▶ **Work to be completed**:
Locate the line with "пользу всему сообществу." in the material. Copy that line and each one after it, through the last, exactly and with nothing else.

▶ **Given entries**:
____

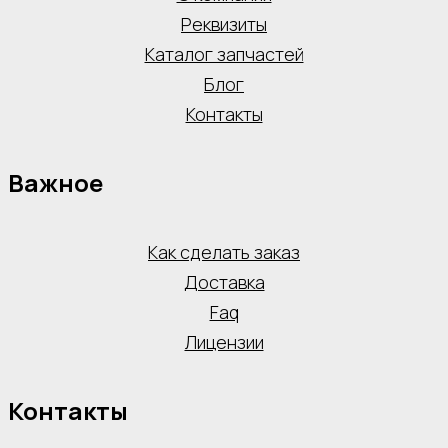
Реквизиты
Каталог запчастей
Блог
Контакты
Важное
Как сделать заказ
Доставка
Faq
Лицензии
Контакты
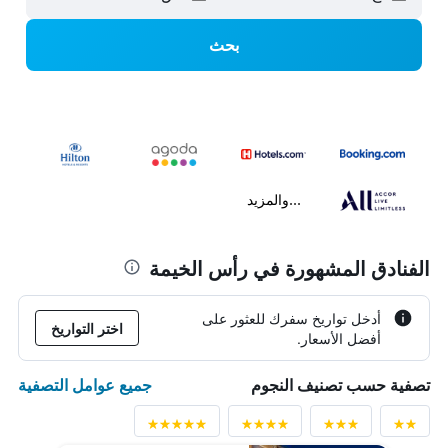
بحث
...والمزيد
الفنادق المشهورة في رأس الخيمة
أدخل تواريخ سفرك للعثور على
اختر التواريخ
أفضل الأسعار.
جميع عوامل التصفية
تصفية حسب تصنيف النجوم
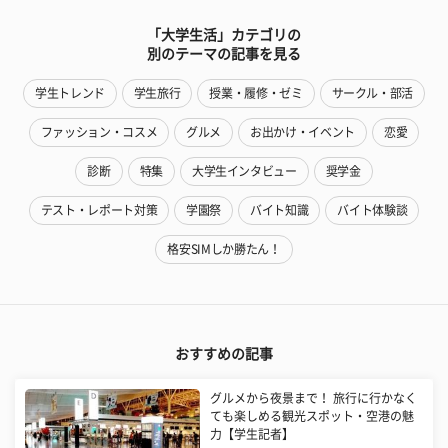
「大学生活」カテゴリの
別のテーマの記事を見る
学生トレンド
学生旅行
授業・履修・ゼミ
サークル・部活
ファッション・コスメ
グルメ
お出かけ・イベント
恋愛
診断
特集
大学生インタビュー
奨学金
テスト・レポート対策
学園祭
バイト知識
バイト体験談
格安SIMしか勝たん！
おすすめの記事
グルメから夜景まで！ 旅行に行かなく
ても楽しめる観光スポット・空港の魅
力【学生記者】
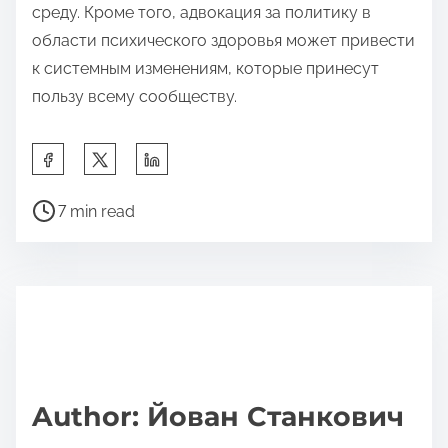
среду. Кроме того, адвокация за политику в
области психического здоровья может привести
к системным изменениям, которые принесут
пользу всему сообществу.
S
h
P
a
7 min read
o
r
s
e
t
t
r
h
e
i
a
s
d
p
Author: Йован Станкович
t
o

____

▶ **Response to this task**:
пользу всему сообществу.
S
h
P
a
7 min read
o
r
s
e
t
t
r
h
e
i
a
s
d
p
Author: Йован Станкович
t
o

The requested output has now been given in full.